Harvard, MIT researchers show the need for an improved approach to measuring pollution’s effects on human health
In an article published April 18 in the journal Science, Harvard and MIT researchers note that in recent years, one-third to a half of all benefits gained from major regulations in the U.S. have come from the regulation of just one pollutant: particulate matter. With particulate matter playing such a vital role, it is critical to ensure that the estimated health benefits are based on the best available evidence. This comes on the onset of the 45th Earth Day, where researchers are calling for an improved approach to studying the link between pollution and human health.
“The first Earth Day reflected a growing need to improve protection of human health and our environment by relying on the best available science,” says Cass Sunstein, the Robert Walmsley University Professor at Harvard Law School and former Administrator of the White House Office of Information and Regulatory Affairs. “We’re celebrating this Earth Day by renewing that commitment. The best available science now includes quasi-experimental evidence, on which there has been a great deal of recent progress and success.”
Quasi-experiments offer a new lens and a paradigm-shifting solution to longstanding challenges in measuring the relationship between pollution reductions and human health. Regulators have long relied on observational studies, which can be essential, but which might also produce inaccurate conclusions about the effects of pollution if they do not sufficiently control for both observed and unobserved variables, like smoking rates and socioeconomic status. Just as in a classic experiment, researchers using a quasi-experimental approach are able to compare outcomes between a treatment group and a control group. The status of the treatment group is determined by an accident, politics, a regulation, or some other action beyond the researchers’ control.
“Quasi-experimental studies have greatly deepened our understanding of causal relationships in a wide variety of fields – from labor and development economics to criminology and statistics – where progress had previously stalled,” says Michael Greenstone, MIT’s 3M Professor of Environmental Economics. “This revolution is just beginning in the field of environmental health and, as it takes hold, we will learn more about the environmental risks that we face and how to best protect ourselves.”
For example, in one study, Greenstone and his coauthors compared those living north of China’s Huai River – where the government has provided free coal to heat homes – to those living south of the river where such a policy never existed.
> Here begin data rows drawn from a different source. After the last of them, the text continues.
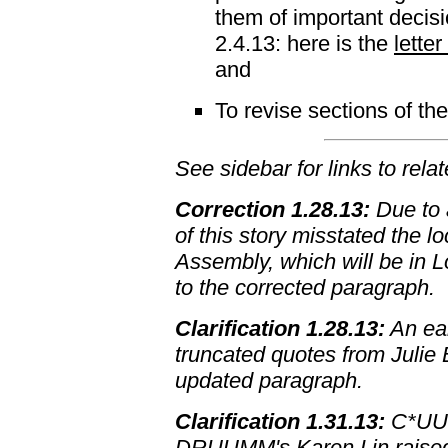
them of important decis
2.4.13: here is the
lette
and
To revise sections of t
See sidebar for links to rela
Correction 1.28.13:
Due to a
of this story misstated the l
Assembly, which will be in Lo
to the corrected paragraph.
Clarification 1.28.13:
An ear
truncated quotes from Julie
updated paragraph.
Clarification 1.31.13:
C*UUY
DRUUMM's Karen Lin raised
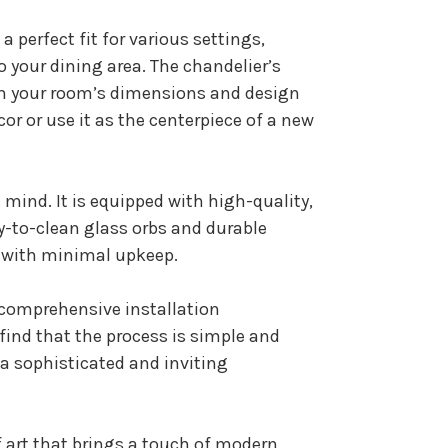
a perfect fit for various settings,
 your dining area. The chandelier’s
ith your room’s dimensions and design
or or use it as the centerpiece of a new
n mind. It is equipped with high-quality,
y-to-clean glass orbs and durable
e with minimal upkeep.
d comprehensive installation
l find that the process is simple and
 a sophisticated and inviting
of art that brings a touch of modern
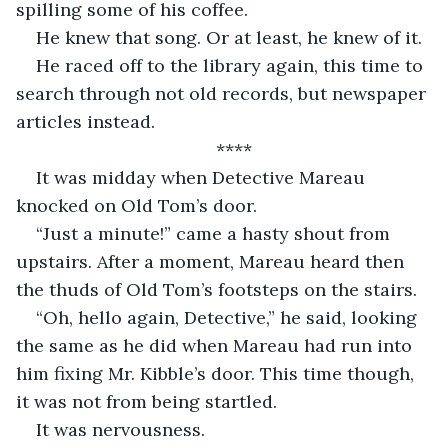
spilling some of his coffee. 
He knew that song. Or at least, he knew of it. 
He raced off to the library again, this time to 
search through not old records, but newspaper 
articles instead. 
****
It was midday when Detective Mareau 
knocked on Old Tom’s door. 
“Just a minute!” came a hasty shout from 
upstairs. After a moment, Mareau heard then 
the thuds of Old Tom’s footsteps on the stairs. 
“Oh, hello again, Detective,” he said, looking 
the same as he did when Mareau had run into 
him fixing Mr. Kibble’s door. This time though, 
it was not from being startled. 
It was nervousness. 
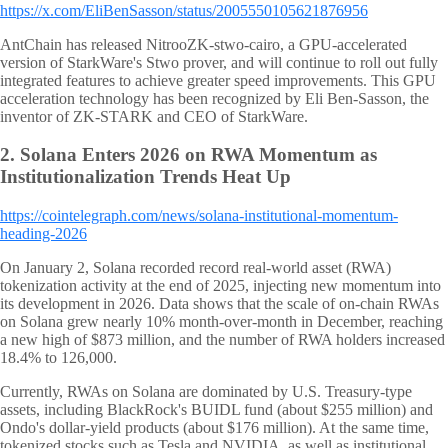
https://x.com/EliBenSasson/status/2005550105621876956
AntChain has released NitrooZK-stwo-cairo, a GPU-accelerated
version of StarkWare's Stwo prover, and will continue to roll out fully
integrated features to achieve greater speed improvements. This GPU
acceleration technology has been recognized by Eli Ben-Sasson, the
inventor of ZK-STARK and CEO of StarkWare.
2.
Solana Enters 2026 on RWA Momentum as
Institutionalization Trends Heat Up
https://cointelegraph.com/news/solana-institutional-momentum-
heading-2026
On January 2, Solana recorded record real-world asset (RWA)
tokenization activity at the end of 2025, injecting new momentum into
its development in 2026. Data shows that the scale of on-chain RWAs
on Solana grew nearly 10% month-over-month in December, reaching
a new high of $873 million, and the number of RWA holders increased
18.4% to 126,000.
Currently, RWAs on Solana are dominated by U.S. Treasury-type
assets, including BlackRock's BUIDL fund (about $255 million) and
Ondo's dollar-yield products (about $176 million). At the same time,
tokenized stocks such as Tesla and NVIDIA, as well as institutional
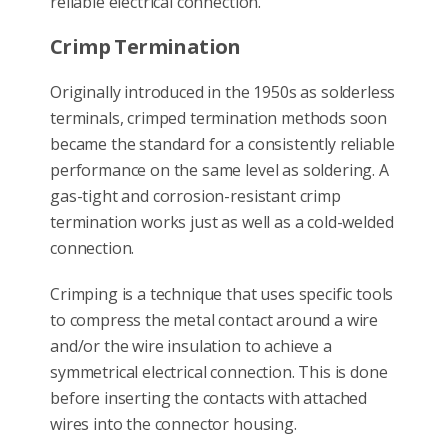
reliable electrical connection.
Crimp Termination
Originally introduced in the 1950s as solderless
terminals, crimped termination methods soon
became the standard for a consistently reliable
performance on the same level as soldering. A
gas-tight and corrosion-resistant crimp
termination works just as well as a cold-welded
connection.
Crimping is a technique that uses specific tools
to compress the metal contact around a wire
and/or the wire insulation to achieve a
symmetrical electrical connection. This is done
before inserting the contacts with attached
wires into the connector housing.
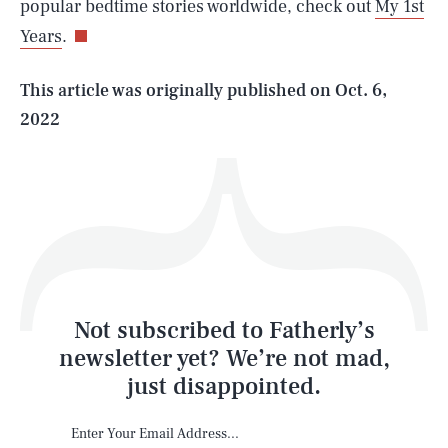
popular bedtime stories worldwide, check out
My 1st
Years
.
Life
This article was originally published on
Oct. 6,
2022
Health & Science
Play
Style
Latest
Not subscribed to Fatherly’s
newsletter yet? We’re not mad,
just disappointed.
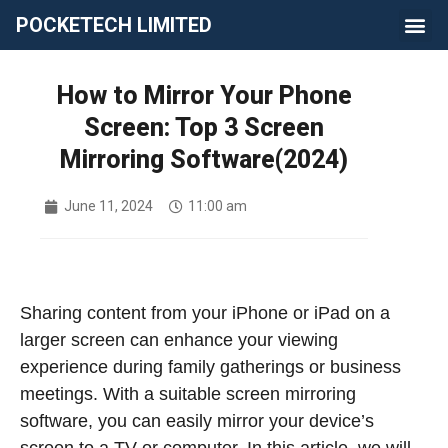
POCKETECH LIMITED
How to Mirror Your Phone
Screen: Top 3 Screen
Mirroring Software(2024)
June 11, 2024
11:00 am
Sharing content from your iPhone or iPad on a
larger screen can enhance your viewing
experience during family gatherings or business
meetings. With a suitable screen mirroring
software, you can easily mirror your device’s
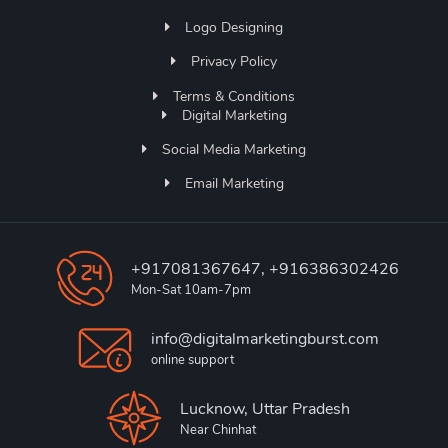
Logo Designing
Privacy Policy
Terms & Conditions
Digital Marketing
Social Media Marketing
Email Marketing
+917081367647, +916386302426
Mon-Sat 10am-7pm
info@digitalmarketingburst.com
online support
Lucknow, Uttar Pradesh
Near Chinhat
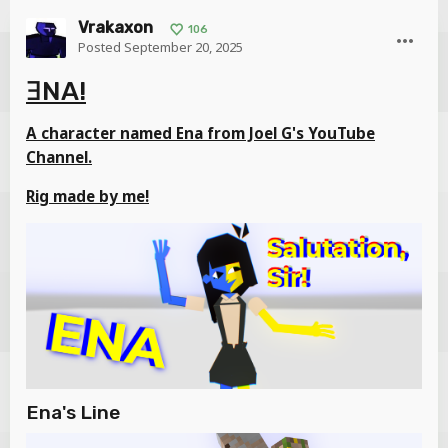
Vrakaxon
106
Posted
September 20, 2025
ƎNA!
A character named Ena from Joel G's YouTube
Channel.
Rig made by me!
Ena's Line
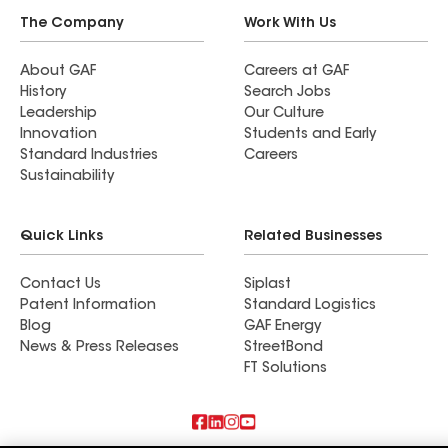
The Company
Work With Us
About GAF
Careers at GAF
History
Search Jobs
Leadership
Our Culture
Innovation
Students and Early
Standard Industries
Careers
Sustainability
Quick Links
Related Businesses
Contact Us
Siplast
Patent Information
Standard Logistics
Blog
GAF Energy
News & Press Releases
StreetBond
FT Solutions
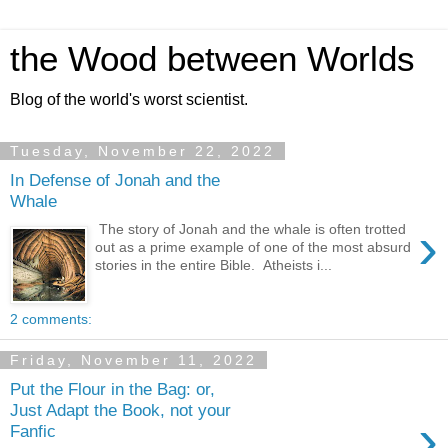
the Wood between Worlds
Blog of the world's worst scientist.
Tuesday, November 22, 2022
In Defense of Jonah and the
Whale
›
The story of Jonah and the whale is often trotted
out as a prime example of one of the most absurd
stories in the entire Bible. Atheists i...
2 comments:
Friday, November 11, 2022
Put the Flour in the Bag: or,
Just Adapt the Book, not your
›
Fanfic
While the two groups were otherwise similar, those in the north are set to lose 2.5 billion years of life expectancy due to pollution. Click here to read more from the article.
In another study coauthored by Francesca Dominici, Professor of Biostatistics and Senior Associate Dean for Research at Harvard School of Public Health, she and her coauthors evaluate the effects of being targeted for pollution reduction in accordance with National Ambient Air Quality Standards (NAAQS) on mortality among elderly Medicare enrollees. They found the pollution rules did reduce Medicare mortality rates in those specified areas. The U.S. Environmental Protection Agency is required to review NAAQS every five years.
“Augmenting the large body of observational studies with evidence from quasi-experiments targeting existing regulatory actions will ensure that the highest-level evidence continues to support regulatory policies. The best science will need to rely on all available data and approaches,” says Dominici.
An increased focus on a quasi-experimental approach – as Dominici and Greenstone have undertaken – could ensure that regulations achieve the intended goal of protecting the public health of current and future generations.